Di Senad Karaahmetovic
Nelle ultime settimane numerose aziende tecnologiche hanno annunciato importanti tagli di posti di lavoro, tra cui Meta Platforms (NASDAQ:META), Amazon (NASDAQ:NASDAQ:AMZN), Microsoft (NASDAQ:NASDAQ:MSFT), Twitter e Salesforce (NYSE:CRM).
Cresce anche la pressione su Apple (NASDAQ:NASDAQ:AAPL), e soprattutto su Alphabet (NASDAQ:NASDAQ:GOOGL), affinché riducano forza lavoro e spese operative per compensare l'inasprimento del contesto macroeconomico.

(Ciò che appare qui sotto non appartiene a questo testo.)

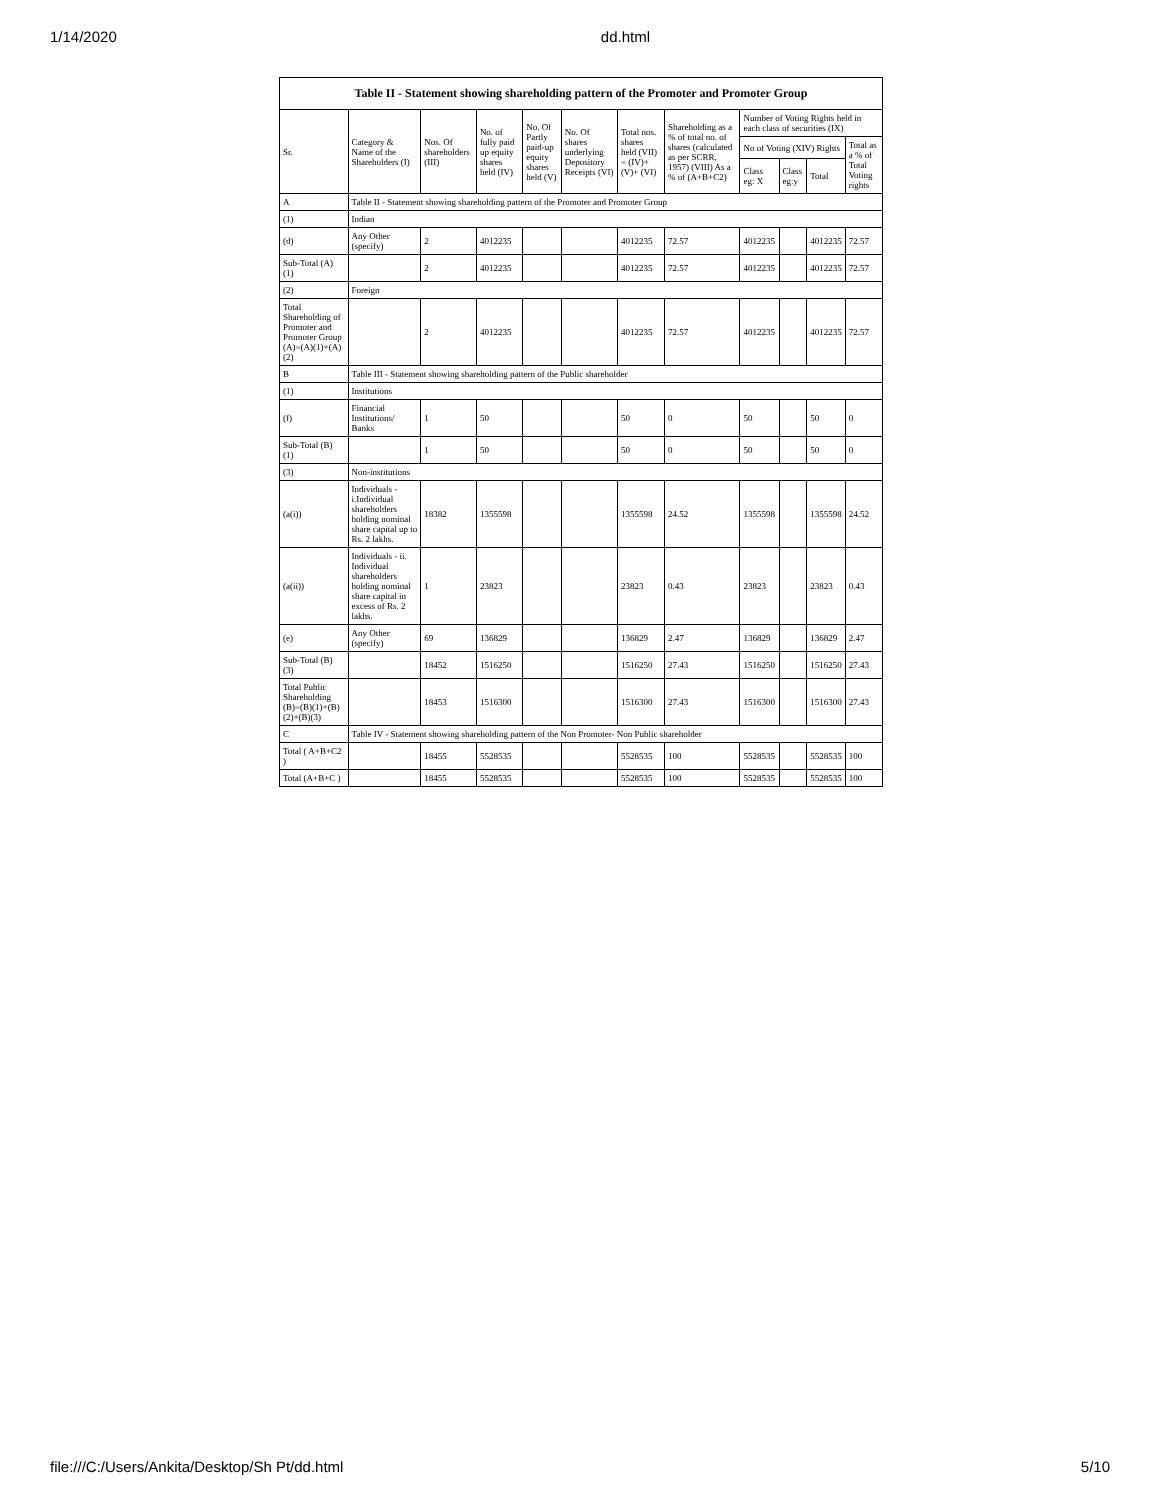1/14/2020 dd.html
| Table II - Statement showing shareholding pattern of the Promoter and Promoter Group | | | | | | | | | | | |
| --- | --- | --- | --- | --- | --- | --- | --- | --- | --- | --- | --- |
| Sr. | Category & Name of the Shareholders (I) | Nos. Of shareholders (III) | No. of fully paid up equity shares held (IV) | No. Of Partly paid-up equity shares held (V) | No. Of shares underlying Depository Receipts (VI) | Total nos. shares held (VII) = (IV)+ (V)+ (VI) | Shareholding as a % of total no. of shares (calculated as per SCRR, 1957) (VIII) As a % of (A+B+C2) | Number of Voting Rights held in each class of securities (IX) | | | |
| | | | | | | | | No of Voting (XIV) Rights | | | Total as a % of Total Voting rights |
| | | | | | | | | Class eg: X | Class eg:y | Total | |
| A | Table II - Statement showing shareholding pattern of the Promoter and Promoter Group | | | | | | | | | | |
| (1) | Indian | | | | | | | | | | |
| (d) | Any Other (specify) | 2 | 4012235 | | | 4012235 | 72.57 | 4012235 | | 4012235 | 72.57 |
| Sub-Total (A) (1) | | 2 | 4012235 | | | 4012235 | 72.57 | 4012235 | | 4012235 | 72.57 |
| (2) | Foreign | | | | | | | | | | |
| Total Shareholding of Promoter and Promoter Group (A)=(A)(1)+(A)(2) | | 2 | 4012235 | | | 4012235 | 72.57 | 4012235 | | 4012235 | 72.57 |
| B | Table III - Statement showing shareholding pattern of the Public shareholder | | | | | | | | | | |
| (1) | Institutions | | | | | | | | | | |
| (f) | Financial Institutions/ Banks | 1 | 50 | | | 50 | 0 | 50 | | 50 | 0 |
| Sub-Total (B) (1) | | 1 | 50 | | | 50 | 0 | 50 | | 50 | 0 |
| (3) | Non-institutions | | | | | | | | | | |
| (a(i)) | Individuals - i.Individual shareholders holding nominal share capital up to Rs. 2 lakhs. | 18382 | 1355598 | | | 1355598 | 24.52 | 1355598 | | 1355598 | 24.52 |
| (a(ii)) | Individuals - ii. Individual shareholders holding nominal share capital in excess of Rs. 2 lakhs. | 1 | 23823 | | | 23823 | 0.43 | 23823 | | 23823 | 0.43 |
| (e) | Any Other (specify) | 69 | 136829 | | | 136829 | 2.47 | 136829 | | 136829 | 2.47 |
| Sub-Total (B) (3) | | 18452 | 1516250 | | | 1516250 | 27.43 | 1516250 | | 1516250 | 27.43 |
| Total Public Shareholding (B)=(B)(1)+(B)(2)+(B)(3) | | 18453 | 1516300 | | | 1516300 | 27.43 | 1516300 | | 1516300 | 27.43 |
| C | Table IV - Statement showing shareholding pattern of the Non Promoter- Non Public shareholder | | | | | | | | | | |
| Total ( A+B+C2 ) | | 18455 | 5528535 | | | 5528535 | 100 | 5528535 | | 5528535 | 100 |
| Total (A+B+C ) | | 18455 | 5528535 | | | 5528535 | 100 | 5528535 | | 5528535 | 100 |
file:///C:/Users/Ankita/Desktop/Sh Pt/dd.html 5/10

Alcuni analisti hanno sottolineato l'importanza questi licenziamenti in ottica economica, e sono sempre più preoccupati che possano essere un indicatore di un deterioramento delle condizioni del mercato del lavoro.
Gli economisti di Goldman Sachs (NYSE:GS) non sono d'accordo, e citano tre motivi per cui i licenziamenti delle big tech non sono un segnale di recessione imminente:
- Il settore tecnologico rappresenta una piccola quota dell'occupazione aggregata;
- le aperture di posti di lavoro rimangono ben al di sopra dei livelli pre-pandemici;
- In passato, i licenziamenti del settore tecnologico hanno spesso registrato picchi senza un corrispondente aumento dei licenziamenti totali e, storicamente, non sono stati un anticipatore di un più ampio deterioramento del mercato del lavoro.
Sebbene i licenziamenti siano "inevitabili", non solo nella tecnologia ma anche in altri settori, dalla banca d'affari non sono particolarmente preoccupati degli effetti sul mercato del lavoro generale.
"Continuiamo a prevedere che molti lavoratori licenziati saranno in grado di trovare un nuovo lavoro in tempi relativamente brevi e che la necessaria riduzione della domanda aggregata di lavoro deriverà principalmente da un minor numero di posti di lavoro disponibili piuttosto che da un aumento della disoccupazione", hanno scritto gli economisti in una nota per i clienti.
Infine, da GS ricordano che "il tasso di licenziamento lordo mensile è attualmente solo dello 0,9% dell'occupazione totale, in calo rispetto al già basso livello mensile dell'1,2% precedente alla pandemia".